St. Thérèse continues to do ‘good on earth’, especially in being an inspiration to many young women discerning religious life. Her saintly life gave rise to “The One Rose Invitation”and St. Thérèsewas adopted as the patron saint of The Imagine Sisters Movement. The website of Imagine Sisters invites us all to become involved in this great work. We read:
“Do you know a young woman who would make a good sister if God called her? If so, Imagine Sisters encourages you to give her a rose on October 1st, the Feast Day of St. Thérèse “The Little Flower.” The rose is a symbol of the invitation to consider religious life, as well as an acknowledgment of the beauty of that young woman’s soul. You can tell her that you respect her as a Catholic woman, that she would make a great sister if God called her, and no matter what, that also means she would make a great wife and mother. Because that’s what a sister is: a bride of Jesus Christ and spiritual mother to all the world. St. Thérèse promised to send a shower of roses after her death, and she has done so with countless miracles. With your help spreading the word about Imagine Sisters and the One Rose Invitation, we are confident that God will send a new shower of vocations to women’s religious life.”

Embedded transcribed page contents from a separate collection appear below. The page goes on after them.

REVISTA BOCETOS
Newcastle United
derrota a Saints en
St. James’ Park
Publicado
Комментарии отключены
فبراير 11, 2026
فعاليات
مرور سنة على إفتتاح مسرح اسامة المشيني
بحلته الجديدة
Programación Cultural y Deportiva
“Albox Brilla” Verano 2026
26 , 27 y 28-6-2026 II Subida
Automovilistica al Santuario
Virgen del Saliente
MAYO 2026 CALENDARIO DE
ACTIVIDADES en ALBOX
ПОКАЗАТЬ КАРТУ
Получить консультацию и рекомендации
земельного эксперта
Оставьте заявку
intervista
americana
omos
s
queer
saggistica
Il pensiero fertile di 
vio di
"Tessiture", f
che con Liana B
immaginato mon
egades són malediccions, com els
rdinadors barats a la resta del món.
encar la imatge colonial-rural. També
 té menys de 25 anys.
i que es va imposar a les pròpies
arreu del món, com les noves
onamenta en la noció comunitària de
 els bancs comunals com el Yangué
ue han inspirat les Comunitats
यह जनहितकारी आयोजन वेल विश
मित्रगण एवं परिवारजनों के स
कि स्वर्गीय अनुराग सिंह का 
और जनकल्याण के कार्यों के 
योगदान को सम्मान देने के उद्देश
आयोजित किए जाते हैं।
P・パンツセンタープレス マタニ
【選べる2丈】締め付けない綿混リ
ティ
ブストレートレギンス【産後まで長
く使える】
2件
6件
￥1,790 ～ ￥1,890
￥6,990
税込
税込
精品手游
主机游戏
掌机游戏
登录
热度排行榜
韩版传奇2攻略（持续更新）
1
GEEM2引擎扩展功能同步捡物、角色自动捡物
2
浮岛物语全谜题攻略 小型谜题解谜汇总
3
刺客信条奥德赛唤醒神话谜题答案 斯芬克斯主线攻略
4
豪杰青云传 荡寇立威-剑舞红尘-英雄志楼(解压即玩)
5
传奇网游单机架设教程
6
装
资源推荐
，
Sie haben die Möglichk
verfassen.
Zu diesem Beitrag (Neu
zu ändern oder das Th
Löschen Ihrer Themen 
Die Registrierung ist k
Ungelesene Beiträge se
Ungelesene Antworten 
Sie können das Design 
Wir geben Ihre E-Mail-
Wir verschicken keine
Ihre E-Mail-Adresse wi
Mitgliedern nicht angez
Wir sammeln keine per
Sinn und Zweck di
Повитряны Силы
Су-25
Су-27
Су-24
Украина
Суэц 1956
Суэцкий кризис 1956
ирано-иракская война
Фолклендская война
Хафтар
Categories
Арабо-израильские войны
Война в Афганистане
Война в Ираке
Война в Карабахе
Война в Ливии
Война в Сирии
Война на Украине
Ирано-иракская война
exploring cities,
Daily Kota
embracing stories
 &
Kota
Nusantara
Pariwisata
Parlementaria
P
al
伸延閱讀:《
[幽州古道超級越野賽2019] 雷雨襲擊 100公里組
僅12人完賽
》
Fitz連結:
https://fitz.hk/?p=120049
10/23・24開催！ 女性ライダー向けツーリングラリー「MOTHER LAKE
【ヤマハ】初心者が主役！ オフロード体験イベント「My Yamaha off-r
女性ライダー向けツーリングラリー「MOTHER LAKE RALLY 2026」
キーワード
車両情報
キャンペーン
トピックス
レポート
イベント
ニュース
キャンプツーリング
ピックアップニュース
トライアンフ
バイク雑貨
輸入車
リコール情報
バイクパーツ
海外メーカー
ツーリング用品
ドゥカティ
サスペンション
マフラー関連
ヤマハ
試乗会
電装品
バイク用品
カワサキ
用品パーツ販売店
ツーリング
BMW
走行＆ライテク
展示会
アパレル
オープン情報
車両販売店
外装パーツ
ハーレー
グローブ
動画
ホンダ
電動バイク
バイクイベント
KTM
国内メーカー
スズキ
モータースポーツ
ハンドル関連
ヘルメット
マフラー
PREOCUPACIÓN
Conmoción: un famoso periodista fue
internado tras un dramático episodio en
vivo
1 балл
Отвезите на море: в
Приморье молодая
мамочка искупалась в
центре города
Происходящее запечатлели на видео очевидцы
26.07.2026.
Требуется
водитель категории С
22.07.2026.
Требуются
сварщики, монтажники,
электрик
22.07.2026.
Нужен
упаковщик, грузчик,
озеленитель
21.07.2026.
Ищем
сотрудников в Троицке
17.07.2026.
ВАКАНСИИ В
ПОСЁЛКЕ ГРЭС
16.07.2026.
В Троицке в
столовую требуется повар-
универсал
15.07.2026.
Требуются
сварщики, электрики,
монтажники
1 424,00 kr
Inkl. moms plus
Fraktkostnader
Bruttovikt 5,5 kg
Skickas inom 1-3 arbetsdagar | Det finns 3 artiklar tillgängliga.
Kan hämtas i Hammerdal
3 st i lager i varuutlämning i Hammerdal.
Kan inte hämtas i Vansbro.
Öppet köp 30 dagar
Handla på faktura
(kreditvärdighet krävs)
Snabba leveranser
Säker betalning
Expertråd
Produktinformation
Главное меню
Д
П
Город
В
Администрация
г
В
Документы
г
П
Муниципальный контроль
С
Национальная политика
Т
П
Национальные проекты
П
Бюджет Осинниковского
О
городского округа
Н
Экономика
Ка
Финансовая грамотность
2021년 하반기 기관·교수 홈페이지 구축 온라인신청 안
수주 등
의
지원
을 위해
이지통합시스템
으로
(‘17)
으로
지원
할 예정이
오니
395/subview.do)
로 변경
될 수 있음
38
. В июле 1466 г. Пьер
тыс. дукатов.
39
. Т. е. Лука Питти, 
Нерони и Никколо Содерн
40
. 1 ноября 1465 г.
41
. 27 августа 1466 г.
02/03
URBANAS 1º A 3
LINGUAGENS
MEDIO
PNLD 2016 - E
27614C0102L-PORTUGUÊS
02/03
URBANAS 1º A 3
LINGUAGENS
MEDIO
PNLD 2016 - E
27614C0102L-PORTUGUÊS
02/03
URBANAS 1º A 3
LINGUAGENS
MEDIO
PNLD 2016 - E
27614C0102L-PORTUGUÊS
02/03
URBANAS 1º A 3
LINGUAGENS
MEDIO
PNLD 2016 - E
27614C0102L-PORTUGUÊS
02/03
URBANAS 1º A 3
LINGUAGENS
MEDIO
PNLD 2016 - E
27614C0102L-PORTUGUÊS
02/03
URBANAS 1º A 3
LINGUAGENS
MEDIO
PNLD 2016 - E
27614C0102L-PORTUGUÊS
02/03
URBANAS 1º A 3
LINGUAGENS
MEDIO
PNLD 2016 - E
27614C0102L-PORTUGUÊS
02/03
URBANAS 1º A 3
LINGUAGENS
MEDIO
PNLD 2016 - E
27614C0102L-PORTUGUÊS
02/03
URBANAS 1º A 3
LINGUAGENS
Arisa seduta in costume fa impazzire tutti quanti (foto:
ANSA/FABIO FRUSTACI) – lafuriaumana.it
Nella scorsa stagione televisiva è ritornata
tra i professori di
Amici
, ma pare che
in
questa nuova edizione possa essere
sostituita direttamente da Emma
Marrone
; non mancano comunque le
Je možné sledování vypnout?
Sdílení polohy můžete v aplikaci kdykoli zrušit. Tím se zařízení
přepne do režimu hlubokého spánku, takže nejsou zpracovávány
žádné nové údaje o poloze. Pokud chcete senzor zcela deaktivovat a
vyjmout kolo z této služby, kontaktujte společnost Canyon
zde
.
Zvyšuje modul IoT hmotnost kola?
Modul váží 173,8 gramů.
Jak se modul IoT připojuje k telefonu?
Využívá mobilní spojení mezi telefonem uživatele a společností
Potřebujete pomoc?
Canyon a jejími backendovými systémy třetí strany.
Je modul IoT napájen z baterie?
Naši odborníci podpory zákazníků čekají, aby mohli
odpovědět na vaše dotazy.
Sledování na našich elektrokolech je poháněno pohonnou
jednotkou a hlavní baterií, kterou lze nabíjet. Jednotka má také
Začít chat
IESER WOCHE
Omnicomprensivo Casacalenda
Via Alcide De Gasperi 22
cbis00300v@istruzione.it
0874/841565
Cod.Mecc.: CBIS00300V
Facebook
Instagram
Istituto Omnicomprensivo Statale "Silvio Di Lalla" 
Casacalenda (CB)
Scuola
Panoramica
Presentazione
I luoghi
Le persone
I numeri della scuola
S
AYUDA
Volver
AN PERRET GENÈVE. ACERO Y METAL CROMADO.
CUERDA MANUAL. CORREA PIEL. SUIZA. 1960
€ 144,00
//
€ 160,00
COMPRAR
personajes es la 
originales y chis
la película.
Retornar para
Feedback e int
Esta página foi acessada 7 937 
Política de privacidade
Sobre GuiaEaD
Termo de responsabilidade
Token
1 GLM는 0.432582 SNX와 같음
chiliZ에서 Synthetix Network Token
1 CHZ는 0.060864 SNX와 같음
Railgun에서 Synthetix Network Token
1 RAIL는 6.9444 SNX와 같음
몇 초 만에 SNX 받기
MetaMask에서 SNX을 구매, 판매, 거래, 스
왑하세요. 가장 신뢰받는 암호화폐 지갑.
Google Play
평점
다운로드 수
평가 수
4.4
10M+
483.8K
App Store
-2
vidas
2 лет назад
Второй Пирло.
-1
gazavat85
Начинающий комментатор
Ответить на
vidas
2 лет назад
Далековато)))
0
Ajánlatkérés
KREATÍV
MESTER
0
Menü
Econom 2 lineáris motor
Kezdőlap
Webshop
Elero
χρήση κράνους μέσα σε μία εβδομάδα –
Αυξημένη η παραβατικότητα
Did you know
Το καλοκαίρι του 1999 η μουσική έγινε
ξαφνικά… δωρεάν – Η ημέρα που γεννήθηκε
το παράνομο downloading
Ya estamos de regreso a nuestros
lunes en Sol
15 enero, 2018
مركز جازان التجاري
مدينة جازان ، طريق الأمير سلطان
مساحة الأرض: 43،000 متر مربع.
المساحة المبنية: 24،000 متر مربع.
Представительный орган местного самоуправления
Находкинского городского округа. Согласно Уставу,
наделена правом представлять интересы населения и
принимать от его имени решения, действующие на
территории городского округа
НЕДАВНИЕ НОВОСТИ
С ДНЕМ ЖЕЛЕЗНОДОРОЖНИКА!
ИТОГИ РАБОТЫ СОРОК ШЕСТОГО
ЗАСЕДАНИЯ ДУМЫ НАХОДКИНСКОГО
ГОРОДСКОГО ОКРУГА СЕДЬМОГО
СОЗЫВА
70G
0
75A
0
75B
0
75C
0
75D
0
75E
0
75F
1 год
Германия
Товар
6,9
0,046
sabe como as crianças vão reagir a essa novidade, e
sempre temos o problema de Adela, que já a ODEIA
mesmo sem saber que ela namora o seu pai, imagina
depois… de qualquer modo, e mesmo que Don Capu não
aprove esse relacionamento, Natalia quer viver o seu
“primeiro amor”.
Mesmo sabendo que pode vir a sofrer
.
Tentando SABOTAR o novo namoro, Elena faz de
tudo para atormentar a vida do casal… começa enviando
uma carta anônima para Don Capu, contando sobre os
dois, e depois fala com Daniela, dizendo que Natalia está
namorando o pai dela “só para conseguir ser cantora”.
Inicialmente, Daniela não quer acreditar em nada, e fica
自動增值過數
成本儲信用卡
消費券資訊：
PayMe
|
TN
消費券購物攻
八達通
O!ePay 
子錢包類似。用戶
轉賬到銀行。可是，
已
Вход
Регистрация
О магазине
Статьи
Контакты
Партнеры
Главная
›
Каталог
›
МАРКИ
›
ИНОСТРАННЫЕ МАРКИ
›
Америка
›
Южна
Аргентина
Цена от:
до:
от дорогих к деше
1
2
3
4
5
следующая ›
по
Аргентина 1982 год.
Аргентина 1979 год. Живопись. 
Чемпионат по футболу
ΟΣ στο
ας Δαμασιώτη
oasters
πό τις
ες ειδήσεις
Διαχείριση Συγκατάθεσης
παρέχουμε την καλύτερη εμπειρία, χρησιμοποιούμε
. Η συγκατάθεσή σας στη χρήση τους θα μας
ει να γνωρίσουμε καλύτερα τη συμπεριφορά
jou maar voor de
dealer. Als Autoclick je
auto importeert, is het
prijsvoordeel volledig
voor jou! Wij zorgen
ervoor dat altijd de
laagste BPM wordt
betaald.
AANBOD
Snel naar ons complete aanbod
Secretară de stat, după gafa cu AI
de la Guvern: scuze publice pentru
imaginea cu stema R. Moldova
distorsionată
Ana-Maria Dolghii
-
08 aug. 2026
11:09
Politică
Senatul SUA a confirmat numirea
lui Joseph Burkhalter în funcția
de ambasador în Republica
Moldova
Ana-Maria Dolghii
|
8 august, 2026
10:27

Isn’t this amazing? You can learn more about the movement through their video here! Shout out to Sr. Helena, Daughter of St. Paul! (Our Founder would be proud of you!).
For us who are still on the pilgrim way of holiness, we can take consolation from the words of Therese: " Love proves itself by deeds, so how am I to show my love? Great deeds are forbidden me. The only way I can prove my love is by scattering flowers and these flowers are every little sacrifice, every glance and word, and the doing of the least actions for love." So scatter those flowers people! Change the world through good deeds.